For the entries that follow, give the number of lines holding the string "performance" and nothing more.

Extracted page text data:
──────────
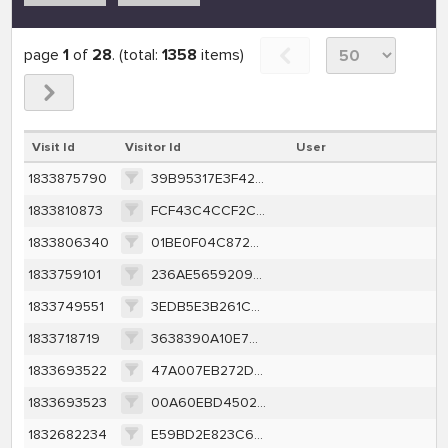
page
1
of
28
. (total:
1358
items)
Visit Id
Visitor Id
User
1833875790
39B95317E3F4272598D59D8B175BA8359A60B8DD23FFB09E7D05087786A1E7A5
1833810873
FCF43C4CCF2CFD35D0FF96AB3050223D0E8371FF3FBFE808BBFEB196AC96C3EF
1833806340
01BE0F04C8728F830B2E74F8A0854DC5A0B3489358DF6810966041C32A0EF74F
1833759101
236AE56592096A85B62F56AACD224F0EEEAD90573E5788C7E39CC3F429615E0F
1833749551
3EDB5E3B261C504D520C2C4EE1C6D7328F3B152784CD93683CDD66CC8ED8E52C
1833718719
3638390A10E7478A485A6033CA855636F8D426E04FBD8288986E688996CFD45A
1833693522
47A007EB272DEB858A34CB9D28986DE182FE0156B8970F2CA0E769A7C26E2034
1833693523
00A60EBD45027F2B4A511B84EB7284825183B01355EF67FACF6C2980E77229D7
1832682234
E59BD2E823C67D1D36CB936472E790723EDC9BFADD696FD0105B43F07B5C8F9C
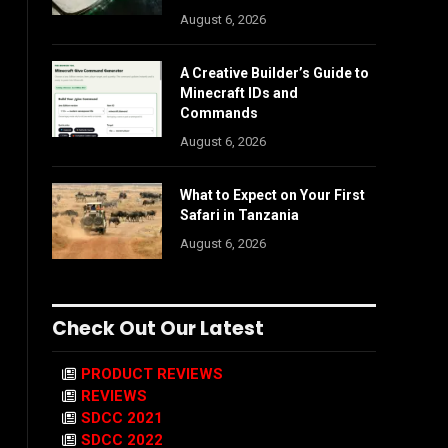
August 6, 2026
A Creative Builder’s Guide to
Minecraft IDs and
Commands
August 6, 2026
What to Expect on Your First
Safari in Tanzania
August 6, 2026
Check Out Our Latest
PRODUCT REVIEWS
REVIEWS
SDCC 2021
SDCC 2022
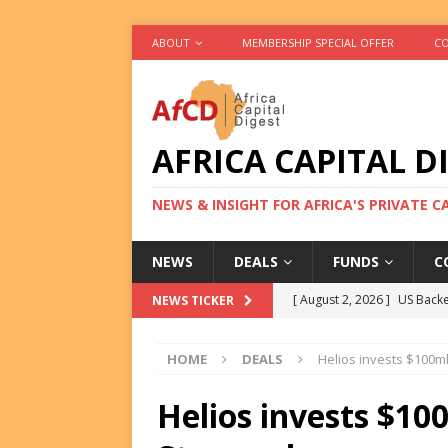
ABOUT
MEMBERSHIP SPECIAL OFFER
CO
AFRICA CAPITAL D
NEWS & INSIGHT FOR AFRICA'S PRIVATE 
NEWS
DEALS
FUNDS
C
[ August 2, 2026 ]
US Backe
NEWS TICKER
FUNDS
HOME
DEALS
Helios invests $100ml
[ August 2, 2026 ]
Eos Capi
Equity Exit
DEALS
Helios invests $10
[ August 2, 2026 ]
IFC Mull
──────────
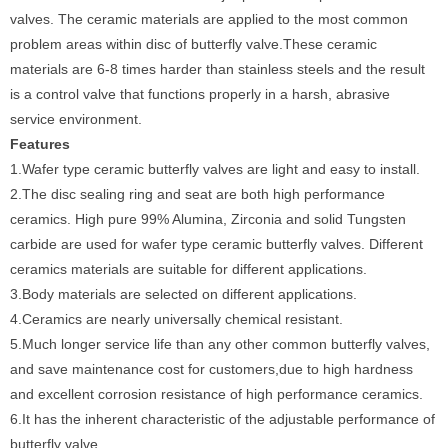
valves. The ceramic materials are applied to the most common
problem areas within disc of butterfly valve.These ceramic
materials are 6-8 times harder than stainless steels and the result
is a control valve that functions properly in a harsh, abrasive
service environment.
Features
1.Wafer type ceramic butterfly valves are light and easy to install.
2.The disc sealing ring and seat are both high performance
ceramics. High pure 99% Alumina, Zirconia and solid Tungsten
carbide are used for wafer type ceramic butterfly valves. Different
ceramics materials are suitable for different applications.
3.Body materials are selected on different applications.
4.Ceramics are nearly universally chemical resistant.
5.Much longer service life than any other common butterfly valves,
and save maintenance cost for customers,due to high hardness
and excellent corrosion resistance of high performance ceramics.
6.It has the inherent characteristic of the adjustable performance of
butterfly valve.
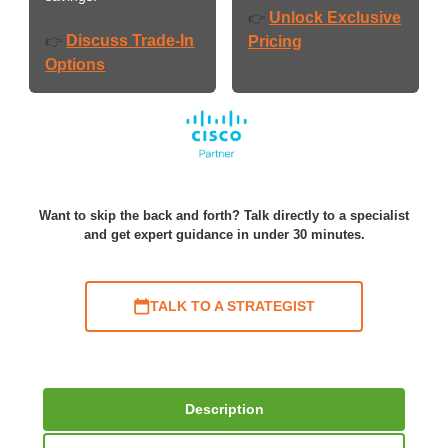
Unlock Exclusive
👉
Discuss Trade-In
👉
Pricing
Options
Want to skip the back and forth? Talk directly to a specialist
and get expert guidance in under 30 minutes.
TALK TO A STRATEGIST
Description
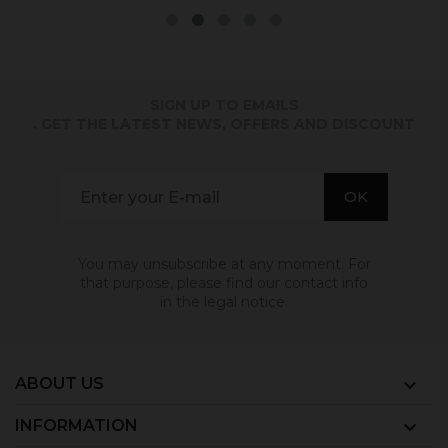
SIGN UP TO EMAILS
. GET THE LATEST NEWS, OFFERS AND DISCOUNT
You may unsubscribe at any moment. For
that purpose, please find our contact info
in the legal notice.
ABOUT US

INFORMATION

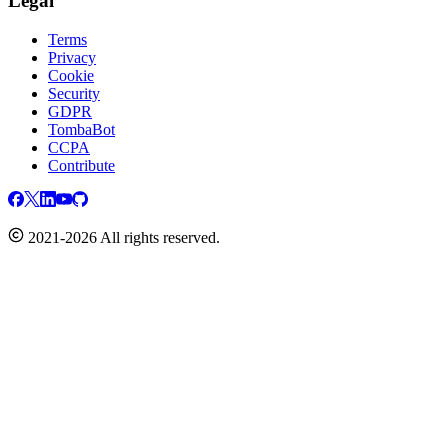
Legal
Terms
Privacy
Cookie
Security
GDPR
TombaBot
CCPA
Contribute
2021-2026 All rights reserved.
──────────
*Written solution*
3